Alors j’ai décidé de faire comme j’ai toujours eu l’habitude de faire, une photo par jour pour raconter nos aventures à mes proches, à ceux qui veulent bien me suivre. Et c’est comme si ma tête était libérée d’un poids. Cela peut paraitre bête mais j’étais toujours un peu stressée de ne pas faire LA photo. Mais qu’est-ce que c’est LA photo ?
J’ai décidé que LA photo était celle qui décrivait au mieux ce que j’ai ressenti sur le moment, ce que j’ai vraiment vécu.
Encore merci d’avoir mis des mots sur ce phénomène qui mange petit à petit les voyages et leurs sens profonds.
Superbe article qui décrit parfaitement un des nombreux symptômes d’une société égocentrique et individualiste. Seule la forme compte, il n’y a plus de place pour le fond.
Bravo pour cet article ! Tout à fait d’accord. J’ai arrêté de poster et de lire Instagram depuis un an et j’ai tout récemment décidé de passer à l’étape suivante : fermer mon compte IG. C’est chose faite et comme je me sens bien et libérée !
Totalement d’accord. Les gens se focalisent plus sur la forme et le paraître que sur le fond. Pauvre humanité.

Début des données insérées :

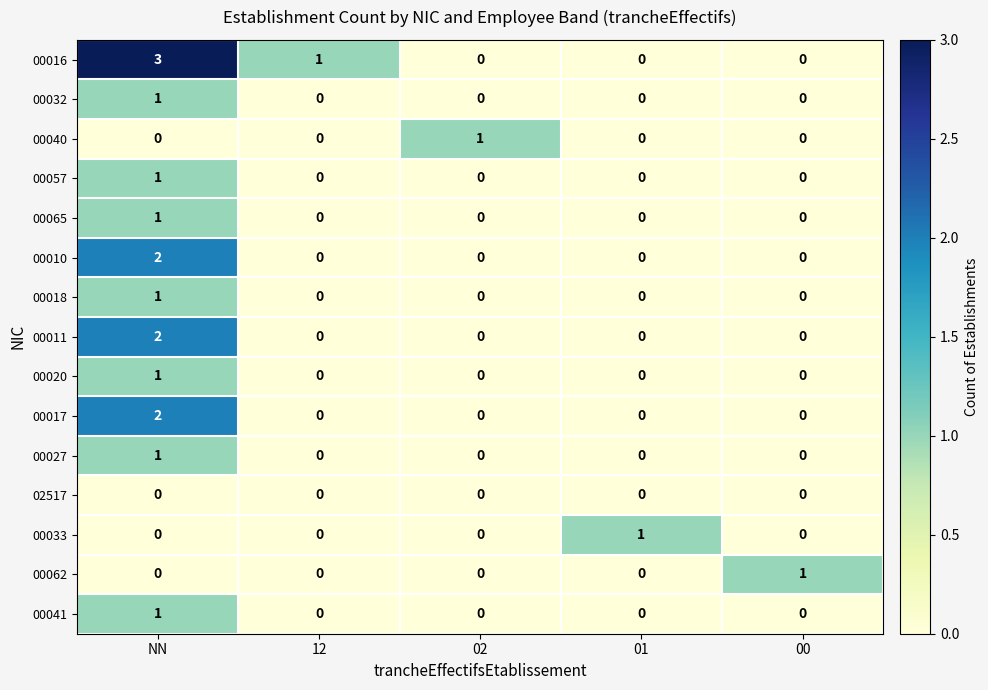

Count the 00020 values in the range 0 to 1.

5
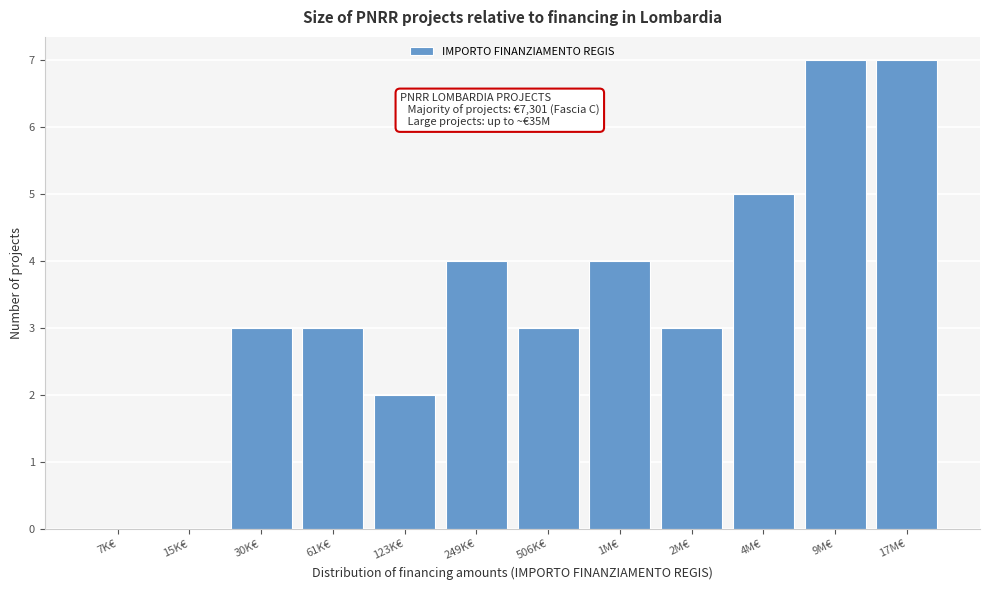

Reading left to right, extract all data points from this chart.

7K€=0	15K€=0	30K€=3	61K€=3	123K€=2	249K€=4	506K€=3	1M€=4	2M€=3	4M€=5	9M€=7	17M€=7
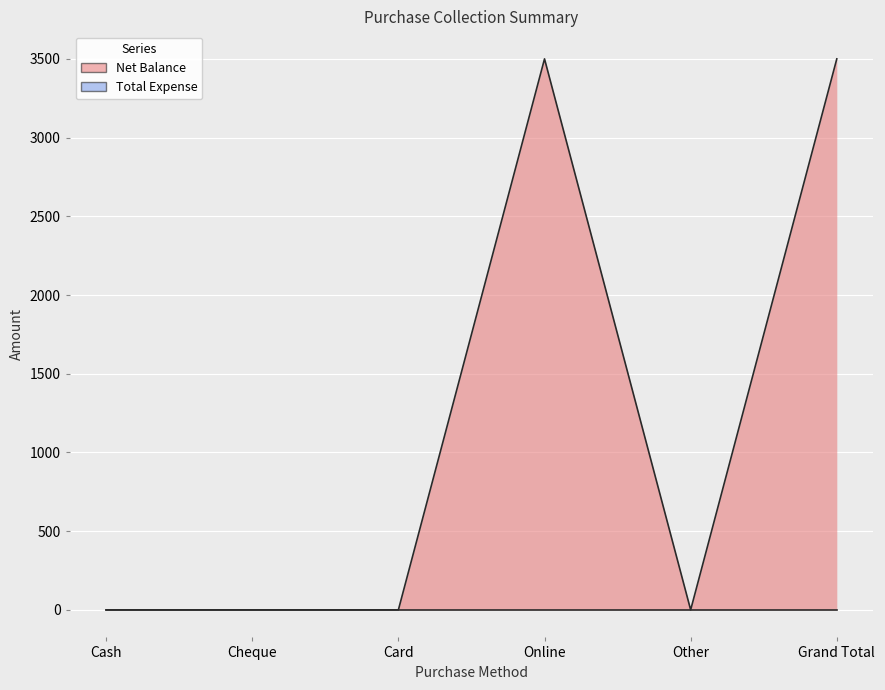

Which has a higher value, Card or Online?

Online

Je partage totalement ta vision des choses, j’ai moi aussi commencé à voyager avant instagram, facebook and co et c’est clair que l’arrivée des réseaux sociaux a changé beaucoup de choses.
Mais les destinations touristiques s’en servent aussi beaucoup maintenant, c’est devenu leur principal vecteur de communication pour attirer toujours plus de monde et les gens veulent reproduire les photos qu’ils ont vu. On se retrouve même sur certains sites avec des files d’attente pour faire une photo « instagrammable » (je trouve ça hallucinant d’ailleurs).
De toute façon une photo ne pourra jamais remplacer les moments vécus, et c’est pour tous ces moments que je voyage 🙂
C’est vrai que les destinations touristiques s’en servent beaucoup mais je pense sincèrement que certaines vont s’en mordre les doigts dans le futur.
Hello Adeline,
Merci beaucoup pour cet article qui fait réfléchir sur les conséquences néfastes de l’utilisation d’Instagram.
La géolocalisation est vraiment un problème.
Des endroits magnifiques sont gâchées par le tourisme de masse et par les personnes qui veulent faire des photos instagrammables.